BACKGROUND: High-definition fiber tracking (HDFT) is a novel combination of processing, reconstruction, and tractography methods that can track white matter fibers from cortex, through complex fiber crossings, to cortical and subcortical targets with subvoxel resolution.

OBJECTIVE: To perform neuroanatomical validation of HDFT and to investigate its neurosurgical applications.

METHODS: Six neurologically healthy adults and 36 patients with brain lesions were studied. Diffusion spectrum imaging data were reconstructed with a Generalized Q-Ball Imaging approach. Fiber dissection studies were performed in 20 human brains, and selected dissection results were compared with tractography.

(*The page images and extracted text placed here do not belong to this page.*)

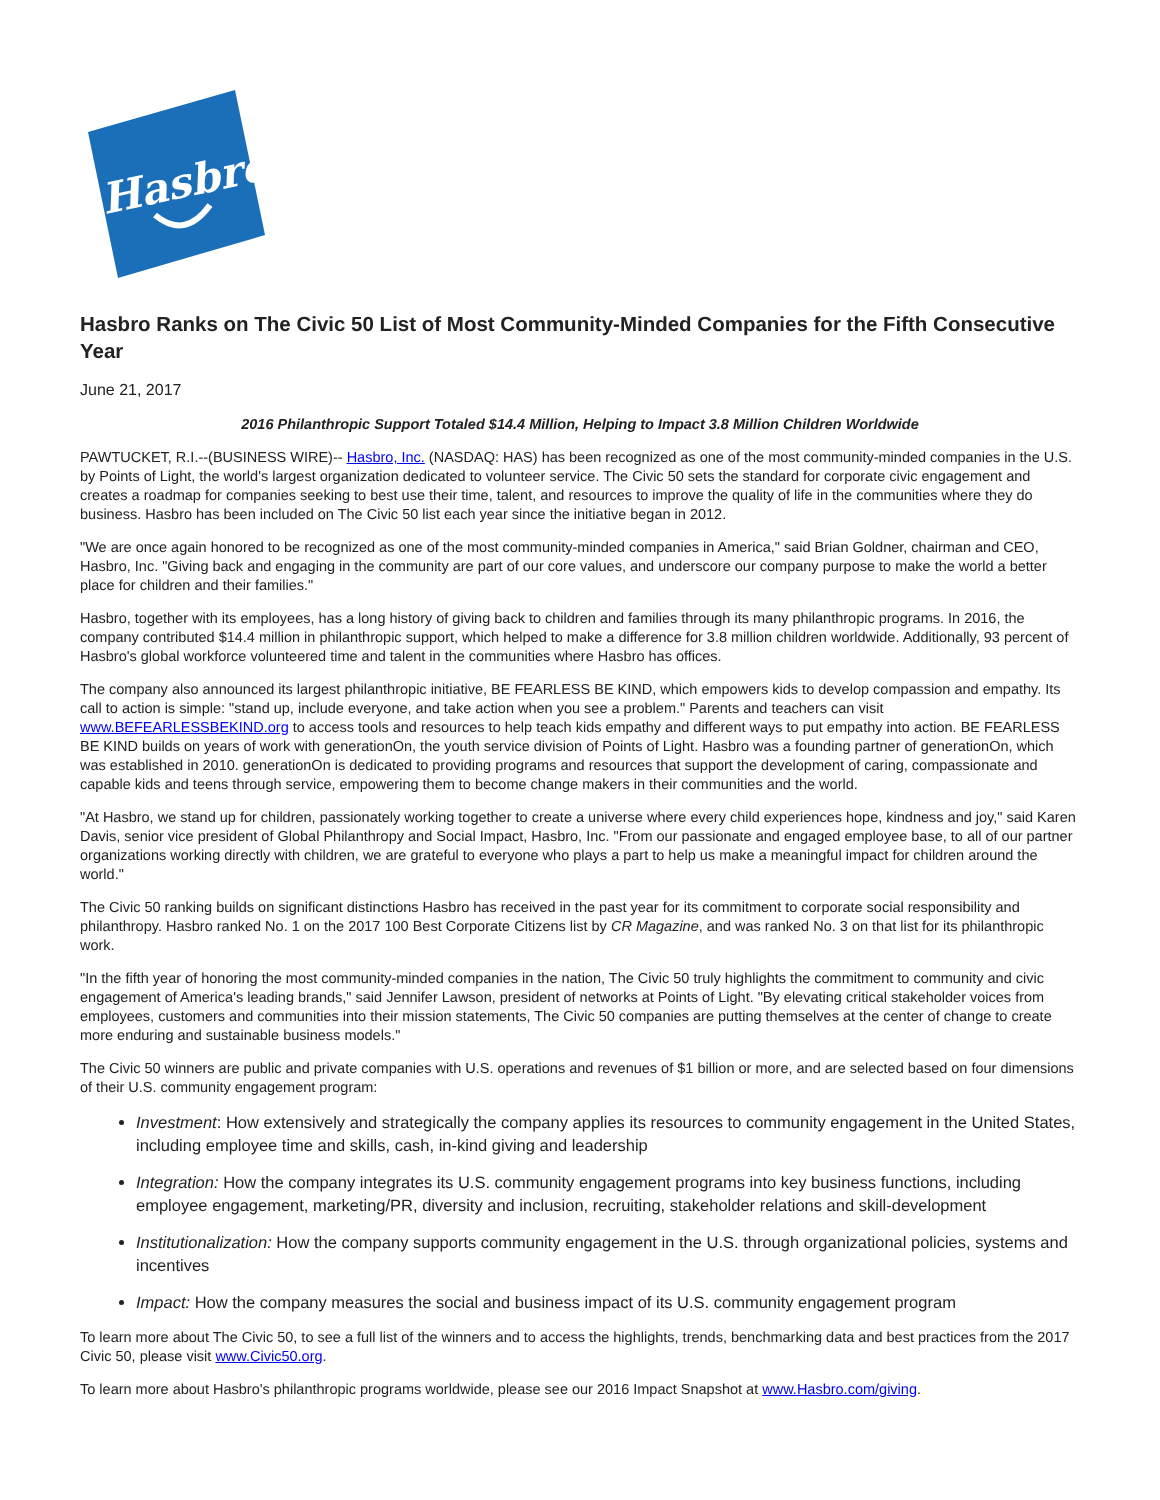Hasbro
Hasbro Ranks on The Civic 50 List of Most Community-Minded Companies for the Fifth Consecutive Year
June 21, 2017
2016 Philanthropic Support Totaled $14.4 Million, Helping to Impact 3.8 Million Children Worldwide
PAWTUCKET, R.I.--(BUSINESS WIRE)-- Hasbro, Inc. (NASDAQ: HAS) has been recognized as one of the most community-minded companies in the U.S. by Points of Light, the world's largest organization dedicated to volunteer service. The Civic 50 sets the standard for corporate civic engagement and creates a roadmap for companies seeking to best use their time, talent, and resources to improve the quality of life in the communities where they do business. Hasbro has been included on The Civic 50 list each year since the initiative began in 2012.
"We are once again honored to be recognized as one of the most community-minded companies in America," said Brian Goldner, chairman and CEO, Hasbro, Inc. "Giving back and engaging in the community are part of our core values, and underscore our company purpose to make the world a better place for children and their families."
Hasbro, together with its employees, has a long history of giving back to children and families through its many philanthropic programs. In 2016, the company contributed $14.4 million in philanthropic support, which helped to make a difference for 3.8 million children worldwide. Additionally, 93 percent of Hasbro's global workforce volunteered time and talent in the communities where Hasbro has offices.
The company also announced its largest philanthropic initiative, BE FEARLESS BE KIND, which empowers kids to develop compassion and empathy. Its call to action is simple: "stand up, include everyone, and take action when you see a problem." Parents and teachers can visit www.BEFEARLESSBEKIND.org to access tools and resources to help teach kids empathy and different ways to put empathy into action. BE FEARLESS BE KIND builds on years of work with generationOn, the youth service division of Points of Light. Hasbro was a founding partner of generationOn, which was established in 2010. generationOn is dedicated to providing programs and resources that support the development of caring, compassionate and capable kids and teens through service, empowering them to become change makers in their communities and the world.
"At Hasbro, we stand up for children, passionately working together to create a universe where every child experiences hope, kindness and joy," said Karen Davis, senior vice president of Global Philanthropy and Social Impact, Hasbro, Inc. "From our passionate and engaged employee base, to all of our partner organizations working directly with children, we are grateful to everyone who plays a part to help us make a meaningful impact for children around the world."
The Civic 50 ranking builds on significant distinctions Hasbro has received in the past year for its commitment to corporate social responsibility and philanthropy. Hasbro ranked No. 1 on the 2017 100 Best Corporate Citizens list by CR Magazine, and was ranked No. 3 on that list for its philanthropic work.
"In the fifth year of honoring the most community-minded companies in the nation, The Civic 50 truly highlights the commitment to community and civic engagement of America's leading brands," said Jennifer Lawson, president of networks at Points of Light. "By elevating critical stakeholder voices from employees, customers and communities into their mission statements, The Civic 50 companies are putting themselves at the center of change to create more enduring and sustainable business models."
The Civic 50 winners are public and private companies with U.S. operations and revenues of $1 billion or more, and are selected based on four dimensions of their U.S. community engagement program:
Investment: How extensively and strategically the company applies its resources to community engagement in the United States, including employee time and skills, cash, in-kind giving and leadership
Integration: How the company integrates its U.S. community engagement programs into key business functions, including employee engagement, marketing/PR, diversity and inclusion, recruiting, stakeholder relations and skill-development
Institutionalization: How the company supports community engagement in the U.S. through organizational policies, systems and incentives
Impact: How the company measures the social and business impact of its U.S. community engagement program
To learn more about The Civic 50, to see a full list of the winners and to access the highlights, trends, benchmarking data and best practices from the 2017 Civic 50, please visit www.Civic50.org.
To learn more about Hasbro's philanthropic programs worldwide, please see our 2016 Impact Snapshot at www.Hasbro.com/giving.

RESULTS: HDFT provides accurate replication of known neuroanatomical features such as the gyral and sulcal folding patterns, the characteristic shape of the claustrum, the segmentation of the thalamic nuclei, the decussation of the superior cerebellar peduncle, the multiple fiber crossing at the centrum semiovale, the complex angulation of the optic radiations, the terminal arborization of the arcuate tract, and the cortical segmentation of the dorsal Broca area. From a clinical perspective, we show that HDFT provides accurate structural connectivity studies in patients with intracerebral lesions, allowing qualitative and quantitative white matter damage assessment, aiding in understanding lesional patterns of white matter structural injury, and facilitating innovative neurosurgical applications. High-grade gliomas produce significant disruption of fibers, and low-grade gliomas cause fiber displacement. Cavernomas cause both displacement and disruption of fibers.

CONCLUSION: Our HDFT approach provides an accurate reconstruction of white matter fiber tracts with unprecedented detail in both the normal and pathological human brain. Further studies to validate the clinical findings are needed.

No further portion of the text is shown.